A obra explora o papel de Estaline na industrialização da URSS, na vitória sobre o fascismo e na construção de um modelo alternativo ao capitalismo.
Por Gabriela Rojas
Estaline , de
Domenico Losurdo , é uma obra monumental que desafia as narrativas
predominantes sobre José Estaline, oferecendo uma análise rigorosa e
exaustivamente documentada que desmascara a propaganda anticomunista que
demonizou o líder soviético durante décadas. Originalmente publicado em
italiano e traduzido para várias línguas, este livro distingue-se pela sua
abordagem crítica e pela rejeição das simplificações históricas, convidando os
leitores a reconsiderar os preconceitos impostos pela historiografia ocidental
dominante.
Losurdo, filósofo marxista de formação, não
procura idealizar Estaline nem negar os aspectos controversos da sua liderança,
mas antes contextualizá-lo nas complexas circunstâncias históricas, políticas e
sociais da União Soviética do século XX. O autor defende que a diabolização de
Estaline tem sido uma ferramenta fundamental na propaganda anticomunista,
destinada a deslegitimar não só a figura, mas o projecto socialista no seu
todo. Para tal, Losurdo desfaz os mitos construídos em torno de Estaline, como
o do "tirano sanguinário" ou o do "maníaco genocida
irracional", e contrasta-os com dados históricos e comparações que revelam
um quadro mais matizado.
Um dos aspetos mais brilhantes do livro é a
análise das fontes. Losurdo examina como muitas das acusações contra Estaline
decorrem de testemunhos exagerados, manipulados ou descaradamente fabricados
durante a Guerra Fria, especialmente por autores como Robert Conquest, cujo
trabalho foi financiado e promovido por interesses anticomunistas. Por exemplo,
o autor questiona o número inflacionado de mortes atribuído às purgas ou ao
Gulag, mostrando como estas estimativas carecem frequentemente de um suporte documental
sólido e foram revistas em baixa por pesquisas mais recentes. Ao mesmo tempo,
Losurdo não foge às críticas legítimas: reconhece os erros, mas situa-os no
contexto de uma União Soviética cercada por ameaças internas e externas, desde
a contra-revolução à agressão nazi.
Outro aspecto notável é a comparação que
Losurdo faz entre Estaline e outros líderes históricos. Sublinha que, embora a
violência do colonialismo ocidental — como as fomes induzidas pelos britânicos
na Índia ou os massacres em África — seja frequentemente justificada ou
minimizada, as acções de Estaline são apresentadas como excepcionalmente
malévolas. Este duplo critério, segundo o autor, reflete um pendor ideológico
que procura preservar a hegemonia capitalista face ao desafio do socialismo.
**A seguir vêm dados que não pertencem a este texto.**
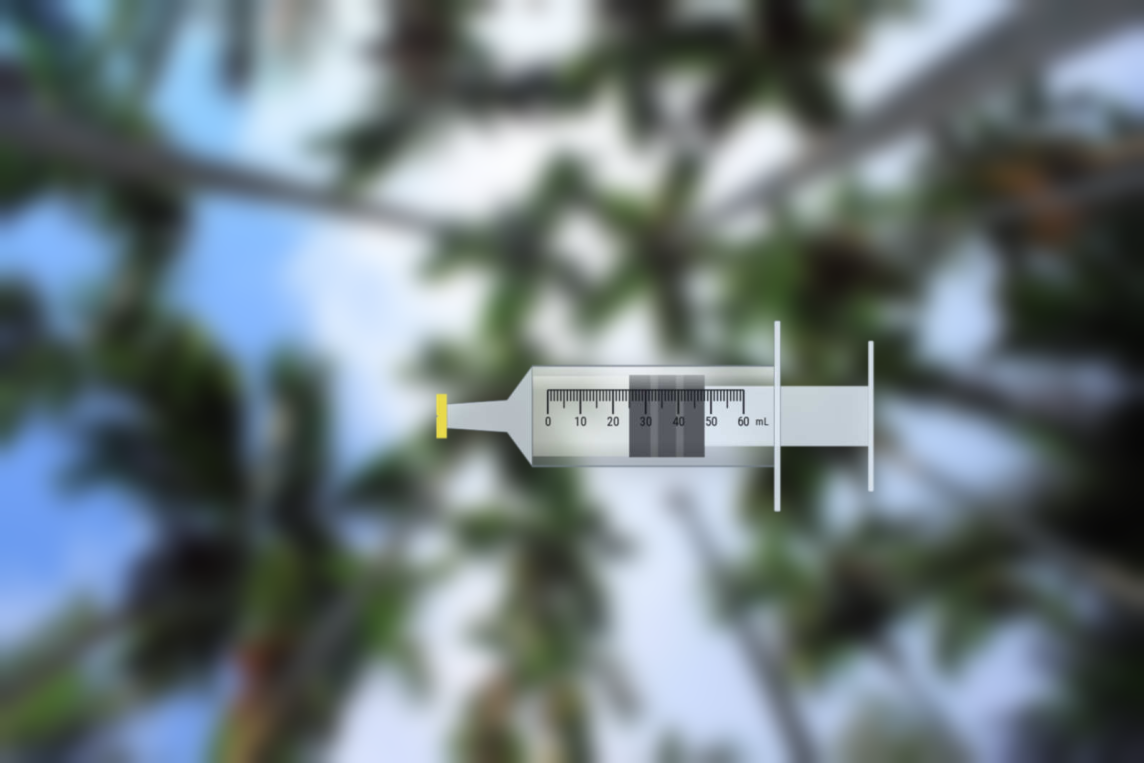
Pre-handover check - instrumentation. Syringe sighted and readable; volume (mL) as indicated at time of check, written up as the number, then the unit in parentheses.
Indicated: 25 (mL)
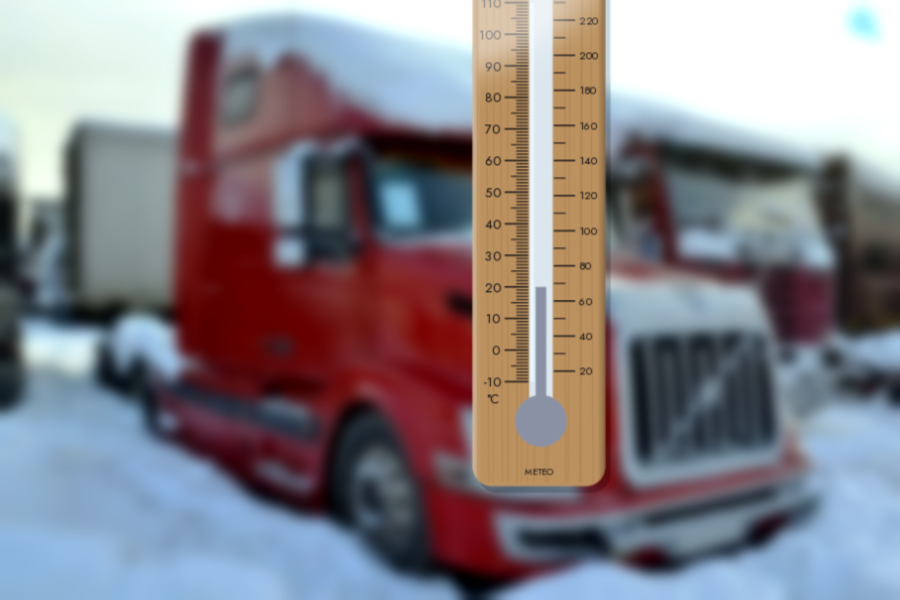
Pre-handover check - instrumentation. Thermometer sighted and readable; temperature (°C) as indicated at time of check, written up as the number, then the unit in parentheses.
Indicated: 20 (°C)
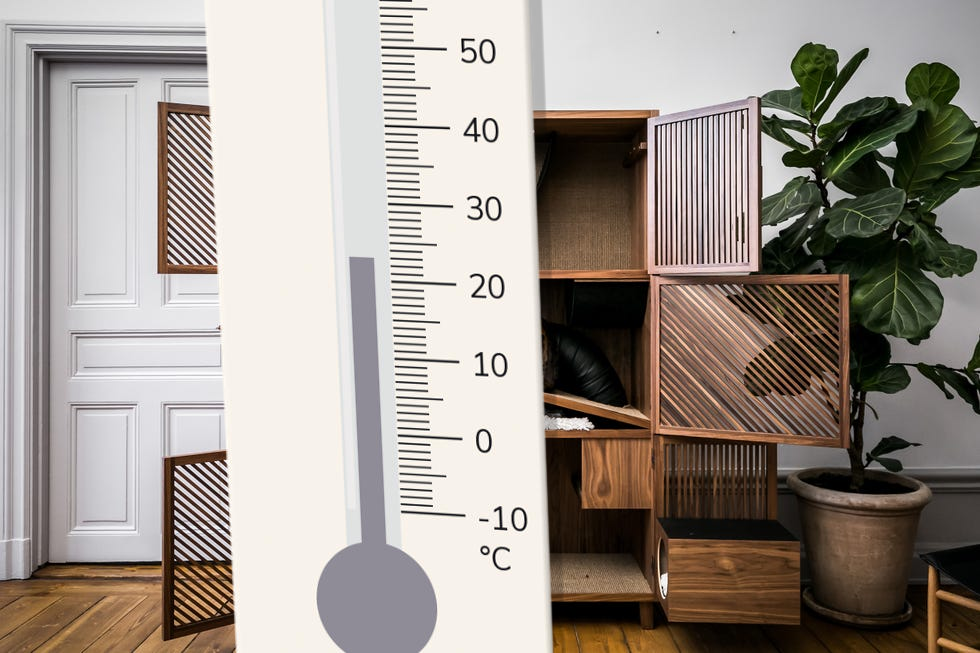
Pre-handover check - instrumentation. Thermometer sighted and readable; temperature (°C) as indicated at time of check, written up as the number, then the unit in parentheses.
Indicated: 23 (°C)
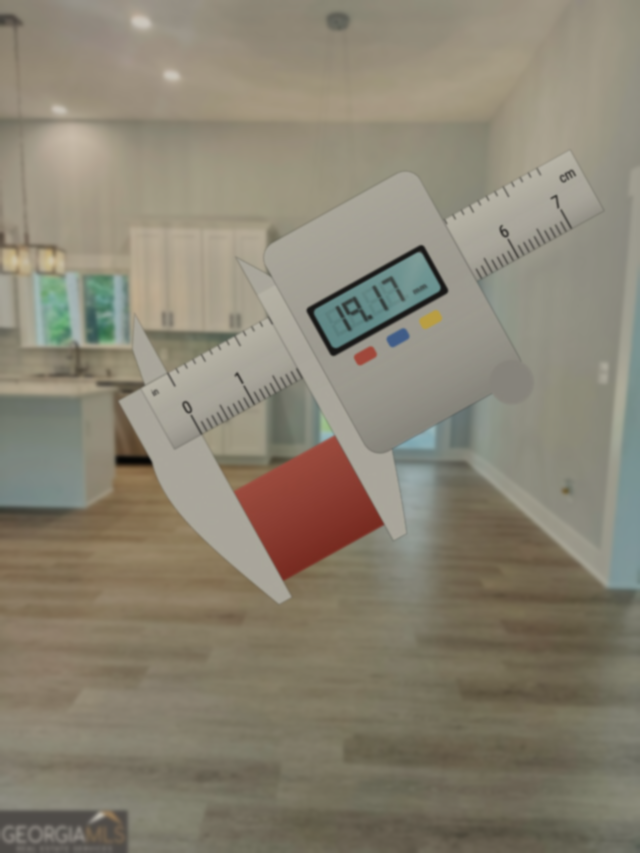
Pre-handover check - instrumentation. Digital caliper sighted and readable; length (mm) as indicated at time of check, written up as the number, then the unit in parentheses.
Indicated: 19.17 (mm)
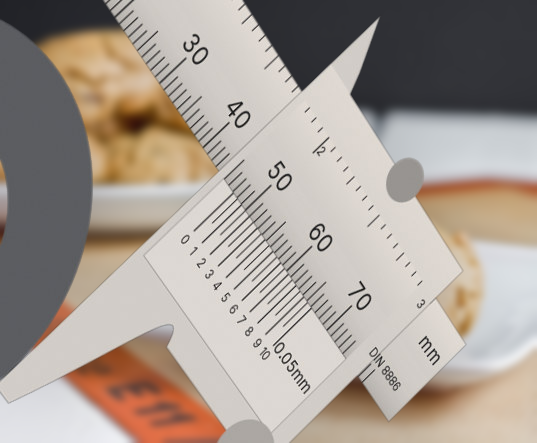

A obra explora ainda o papel de Estaline na
industrialização acelerada da URSS, na vitória contra o fascismo na Segunda
Guerra Mundial e na construção de um modelo alternativo ao capitalismo. Losurdo
defende que estas conquistas, que transformaram um país atrasado numa
superpotência em apenas algumas décadas, são deliberadamente obscurecidas pela
narrativa anticomunista para enfatizar apenas os aspectos negativos.
Em suma, Estaline, de
Domenico Losurdo , é de leitura obrigatória para quem procura compreender a
história do século XX para além dos clichés e das caricaturas. Com um estilo
erudito, mas acessível, o livro não só desmascara a propaganda que transformou
Estaline num símbolo unidimensional do mal, como convida à reflexão crítica
sobre os mecanismos de poder, a luta de classes e a construção da memória
histórica. Sem recorrer à apologética, Losurdo consegue humanizar e
complexificar uma figura que definiu uma época.